Deux mois aujourd’hui qu’ils squattent, pacifiquement, la Cité de l’Immigration dans l’attente du récépissé qui leur avait été promis le 18 juin 2010. Tard dans la nuit, ils avaient levé le siège des marches de l’opéra Bastille. Ce sont les 6 804 travailleurs sans papiers en grève depuis plus d’un an. Travailleurs qui cotisent pour la sécurité sociale mais ne tombent jamais malade, qui paient pour les retraites, qui s’acquittent de leurs impôts mais qui se cachent. Main d’œuvre disponible, flexible, bon marché, soumise à des cadences infernales, à des conditions de sécurité souvent minimales. Selon Francine Blanche, porte-parole de la CGT, « cette lutte aide à casser la descente infernale vers le bas que nous connaissons actuellement, la course au dumping social qui se pratique en Europe. Il faut un immense courage pour dire "Stop !". Les métiers pénibles ne doivent pas être les plus mal considérés. Dans leur lutte, ces travailleurs aident tout le monde et contribuent à améliorer notre marché du travail. »

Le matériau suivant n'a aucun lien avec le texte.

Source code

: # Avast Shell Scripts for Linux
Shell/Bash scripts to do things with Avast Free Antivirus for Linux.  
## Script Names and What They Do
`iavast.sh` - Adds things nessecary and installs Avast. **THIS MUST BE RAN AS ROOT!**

Le hall de la Cité de l’Immigration, lieu hautement symbolique, s’est transformé en dortoir permanent. Depuis peu, la direction du musée a demandé aux grévistes de libérer la grande salle aux murs couverts de fresques à la gloire de la colonisation, durant la journée. L’attente, ils ne brandissent que cette arme pour défendre leur cause. De longues journées de désoeuvrement ou à constituer des dossiers avec les syndicats et les associations qui les soutiennent, et toujours l’attente… du fameux récépissé qui leur permettra de circuler et travailler pendant trois mois.

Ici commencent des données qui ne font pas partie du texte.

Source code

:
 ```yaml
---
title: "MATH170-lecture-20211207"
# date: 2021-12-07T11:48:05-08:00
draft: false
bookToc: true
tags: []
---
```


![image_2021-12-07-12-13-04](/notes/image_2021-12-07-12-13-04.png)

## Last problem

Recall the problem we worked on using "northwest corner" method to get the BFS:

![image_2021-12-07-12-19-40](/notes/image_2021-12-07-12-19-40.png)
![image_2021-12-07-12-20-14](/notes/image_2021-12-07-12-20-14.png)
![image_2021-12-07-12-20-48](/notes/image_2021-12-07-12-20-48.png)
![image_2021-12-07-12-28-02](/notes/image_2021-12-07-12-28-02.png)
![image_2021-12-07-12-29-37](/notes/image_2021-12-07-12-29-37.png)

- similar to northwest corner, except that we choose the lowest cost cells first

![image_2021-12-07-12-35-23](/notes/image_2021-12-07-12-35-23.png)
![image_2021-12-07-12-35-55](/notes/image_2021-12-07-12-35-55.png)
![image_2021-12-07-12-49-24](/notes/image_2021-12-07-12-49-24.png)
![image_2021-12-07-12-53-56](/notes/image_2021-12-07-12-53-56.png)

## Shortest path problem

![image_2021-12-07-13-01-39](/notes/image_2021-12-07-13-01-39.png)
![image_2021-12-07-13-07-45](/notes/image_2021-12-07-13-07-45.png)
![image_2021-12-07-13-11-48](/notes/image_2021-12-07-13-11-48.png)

« Ce mouvement à des choses à nous apprendre, ne serait-ce que sur la détermination. C’est la première grève d’intérimaires en France. Et il y a là-dedans une pépinière de militants syndicalistes. Ils ont appris à débattre, à constituer des dossiers, ils ont fait bouger l’opinion », affirme Antoinette Lorenzi, fondatrice d’un comité de soutien très actif à Montreuil (93). Sans papiers, eux qui étaient voués à l’ombre et au silence, ces travailleurs se sont organisés pour parler. Cette si longue grève est le combat d’hommes debout, dignes. Non pas des victimes mais des héros.